# Sunflower Fuzz



## chongmagic (Apr 2, 2019)

I found some NOS NKT275s to put in and they sound pretty good. I will have to put up a sound demo when I can.









						New item by Jonathan Freeman
					






					photos.app.goo.gl
				












						New item by Jonathan Freeman
					






					photos.app.goo.gl


----------



## Jbanks (Apr 7, 2019)

I built a Sunflower a month or so ago and couldn’t get the level/gain to be high enough. Messed up the PCB taking out a transistor and started all over last night...

Long story short, the sound issue is still the same-bypass is fine, when turned on it is very quiet and no fuzz. No luck turning the clean and bias. 

I can’t locate NKT275 germanium and tried silicon and another matched pair or Ge that didn’t work. Will this not work even close without the NKT275’s? I build a fair amount of pedals a month and something this simple is really puzzling me. 

Any help would be welcome!


----------



## chongmagic (Apr 7, 2019)

You don't need NKT-275s they are near impossible to find and most are duds or fake. You can use some 2SB171s those should work too.


----------



## Jbanks (Apr 7, 2019)

chongmagic said:


> You don't need NKT-275s they are near impossible to find and most are duds or fake. You can use some 2SB171s those should work too.




Thanks,

I’ll give those a try and see if it helps the level/gain issues.


----------



## chongmagic (Apr 7, 2019)

You can probably get a matched pair off Smallbear


----------



## Jbanks (Apr 7, 2019)

Ok. And is there a certain HFE range they should be? If it’s too weak HFE will it just not be loud enough?


----------



## chongmagic (Apr 7, 2019)

The range depends on the type of tranny you use. 2SB171 from specs have 50 minimum hfe. So 50 and over is what you would want. Small bear will sell a matched pair with the correct hfe.


----------



## bkn1966 (Apr 7, 2019)

Matched?  I thought the second transistor is supposed to have a higher hfe?


----------



## chongmagic (Apr 7, 2019)

They match Q1 and Q2 so that they are the optimal values. From what I recall Q1 is always lower in hfe than Q2.


----------
····················
> **Check your understanding**
1. For each statement, say whether it agrees with the Sunflower Fuzz thread, answering yes or no and quoting the exact words that decide it. (a) Jbanks reports that bypass works but the pedal is very quiet when switched on. (b) chongmagic states that 2SB171 transistors have a minimum hFE of 50 according to their specs. (c) chongmagic recalls that Q1 always has a higher hFE than Q2.
2. Summarize the Sunflower Fuzz thread in two sentences.
3. Echo the stretch of the Sunflower Fuzz thread from "I built a Sunflower" through "really puzzling me.".
····················
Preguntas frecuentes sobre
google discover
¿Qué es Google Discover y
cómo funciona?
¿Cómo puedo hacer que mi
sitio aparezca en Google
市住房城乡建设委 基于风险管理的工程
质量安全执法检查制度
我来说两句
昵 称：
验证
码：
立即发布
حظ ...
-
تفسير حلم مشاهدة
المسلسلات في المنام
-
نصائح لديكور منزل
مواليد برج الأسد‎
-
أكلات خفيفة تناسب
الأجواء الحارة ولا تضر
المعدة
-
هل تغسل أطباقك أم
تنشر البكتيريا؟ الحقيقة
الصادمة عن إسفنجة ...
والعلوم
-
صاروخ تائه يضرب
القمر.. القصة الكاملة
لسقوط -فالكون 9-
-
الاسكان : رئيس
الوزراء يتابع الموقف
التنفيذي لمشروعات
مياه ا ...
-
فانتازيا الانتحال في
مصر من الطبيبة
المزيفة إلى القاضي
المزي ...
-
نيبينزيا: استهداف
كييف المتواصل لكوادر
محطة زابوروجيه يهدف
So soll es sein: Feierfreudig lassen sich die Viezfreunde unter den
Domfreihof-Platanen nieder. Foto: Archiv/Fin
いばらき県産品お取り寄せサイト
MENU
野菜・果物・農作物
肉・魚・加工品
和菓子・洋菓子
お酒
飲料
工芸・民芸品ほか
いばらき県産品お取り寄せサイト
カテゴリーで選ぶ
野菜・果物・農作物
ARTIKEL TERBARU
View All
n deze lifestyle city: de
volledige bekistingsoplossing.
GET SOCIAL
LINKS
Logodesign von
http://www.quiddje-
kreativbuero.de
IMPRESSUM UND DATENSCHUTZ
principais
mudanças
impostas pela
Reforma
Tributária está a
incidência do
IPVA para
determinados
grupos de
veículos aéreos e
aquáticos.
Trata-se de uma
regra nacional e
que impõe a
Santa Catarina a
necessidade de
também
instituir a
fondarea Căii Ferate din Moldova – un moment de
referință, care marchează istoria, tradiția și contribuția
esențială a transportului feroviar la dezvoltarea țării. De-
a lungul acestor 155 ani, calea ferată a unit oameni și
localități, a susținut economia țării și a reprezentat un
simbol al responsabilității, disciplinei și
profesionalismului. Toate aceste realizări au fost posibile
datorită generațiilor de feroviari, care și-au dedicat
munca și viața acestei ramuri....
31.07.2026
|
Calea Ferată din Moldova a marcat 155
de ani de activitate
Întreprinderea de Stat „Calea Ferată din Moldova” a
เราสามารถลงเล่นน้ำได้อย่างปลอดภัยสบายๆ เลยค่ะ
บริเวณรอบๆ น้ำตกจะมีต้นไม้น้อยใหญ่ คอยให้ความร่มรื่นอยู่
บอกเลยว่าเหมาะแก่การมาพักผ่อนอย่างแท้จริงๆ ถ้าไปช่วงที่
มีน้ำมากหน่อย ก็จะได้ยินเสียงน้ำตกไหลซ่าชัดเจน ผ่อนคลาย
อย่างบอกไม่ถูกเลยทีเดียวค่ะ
····················
> **Exercise solutions**
1.
(a) Yes: "bypass is fine, when turned on it is very quiet and no fuzz"
(b) Yes: "2SB171 from specs have 50 minimum hfe"
(c) No: "From what I recall Q1 is always lower in hfe than Q2."

2. Jbanks built a Sunflower that is very quiet with no fuzz when switched on, and could not locate NKT275 germanium transistors. chongmagic replied that NKT275s are not needed and suggested 2SB171s with an hFE of 50 or more, which Small Bear sells as a matched pair.

3.
I built a Sunflower a month or so ago and couldn’t get the level/gain to be high enough. Messed up the PCB taking out a transistor and started all over last night...

Long story short, the sound issue is still the same-bypass is fine, when turned on it is very quiet and no fuzz. No luck turning the clean and bias. 

I can’t locate NKT275 germanium and tried silicon and another matched pair or Ge that didn’t work. Will this not work even close without the NKT275’s? I build a fair amount of pedals a month and something this simple is really puzzling me.